Frank Kendall, secretary of the U.S. Air Force, received an update on the maintenance and modernization of the Pratt & Whitney-made F135 engines at the Tinker Air Force Base’s Oklahoma City Air Logistics Complex.
The Raytheon Technologies-owned engine manufacturer works with the OC-ALC leadership team to develop a framework for providing maintenance work on the F135 engine that powers the F-35 Lightning fighter jets, the Air Force said Thursday.
Kendall, a three-time Wash100 awardee, was briefed on the several process improvements implemented by the 76th Propulsion Maintenance Group to cut production times down to 105 days compared to 244 days in 2021.
The OC-ALC team also employs a constraints-based management system, dubbed Art of the Possible, to identify and mitigate restrictions in the F135 engine production.

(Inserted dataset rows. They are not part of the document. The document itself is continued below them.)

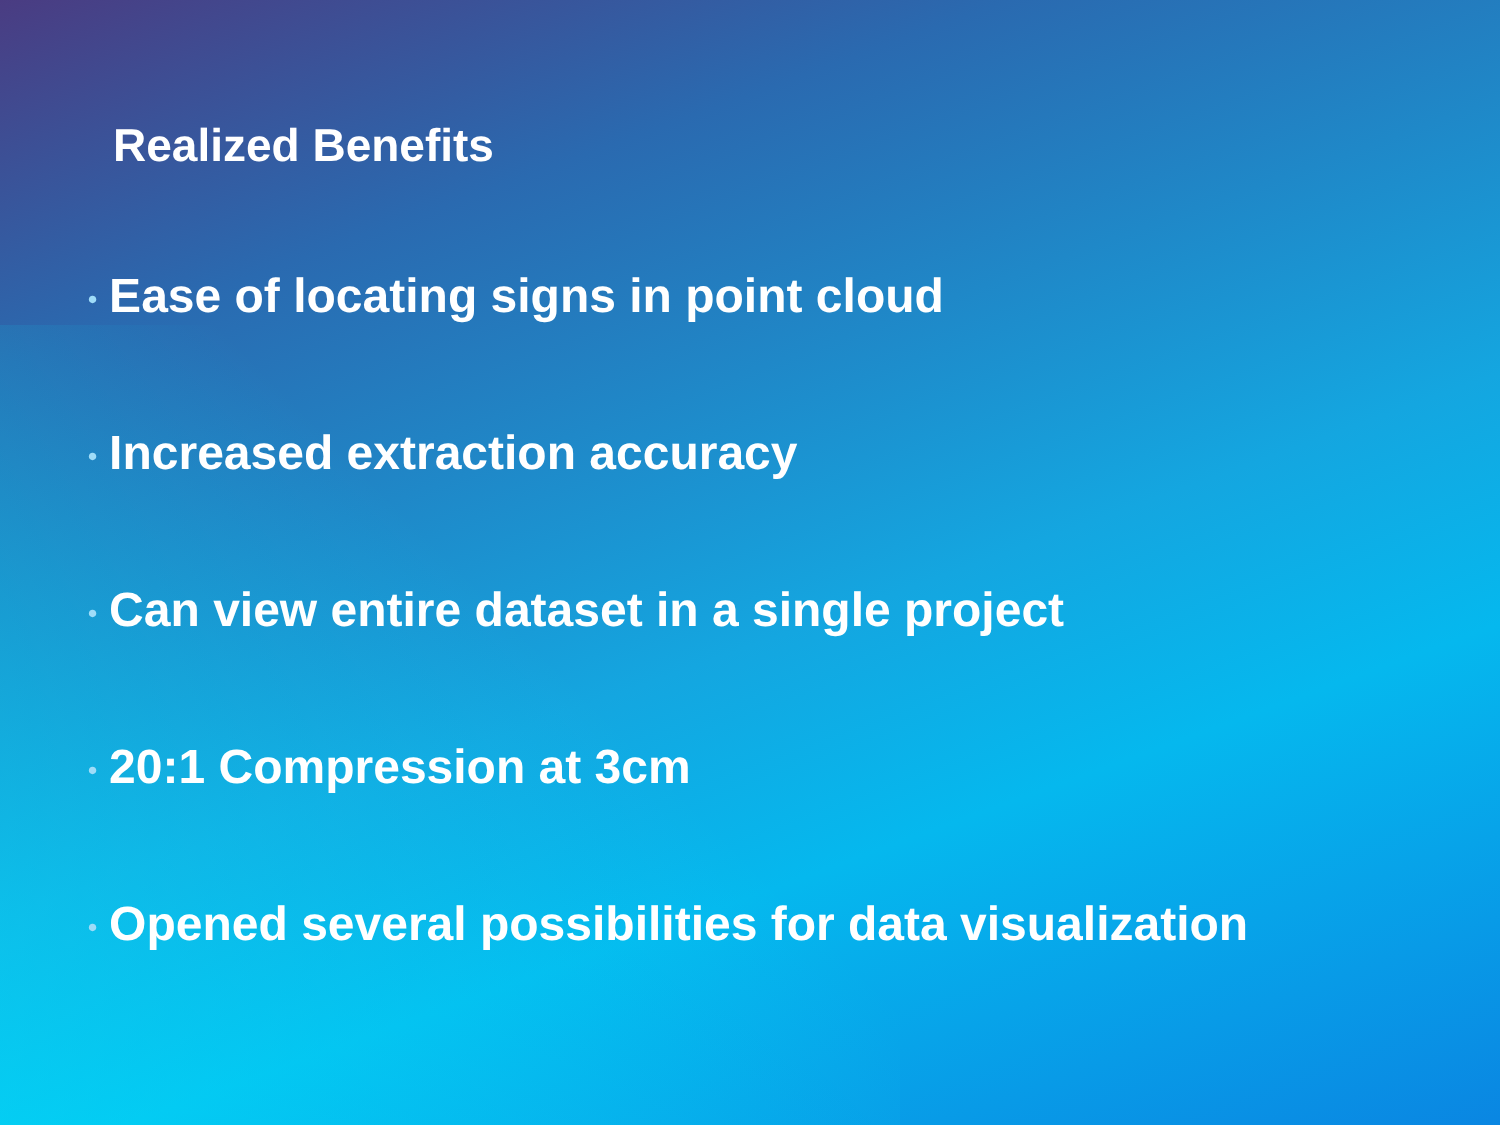Realized Benefits
• Ease of locating signs in point cloud
• Increased extraction accuracy
• Can view entire dataset in a single project
• 20:1 Compression at 3cm
• Opened several possibilities for data visualization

“The efforts by the men and women of the Oklahoma City Air Logistics Complex to repair F135 engine modules faster and more efficiently is beginning to address the gap between where F-35 sustainment currently is and where it needs to be,” Kendall said during his visit at the Tinker AFB.
Pratt & Whitney is contracted to manufacture and deliver 152 F135-PW-100 turbofans to the Air Force, Navy and Marine Corps under a $4.38 billion contract modification awarded in June.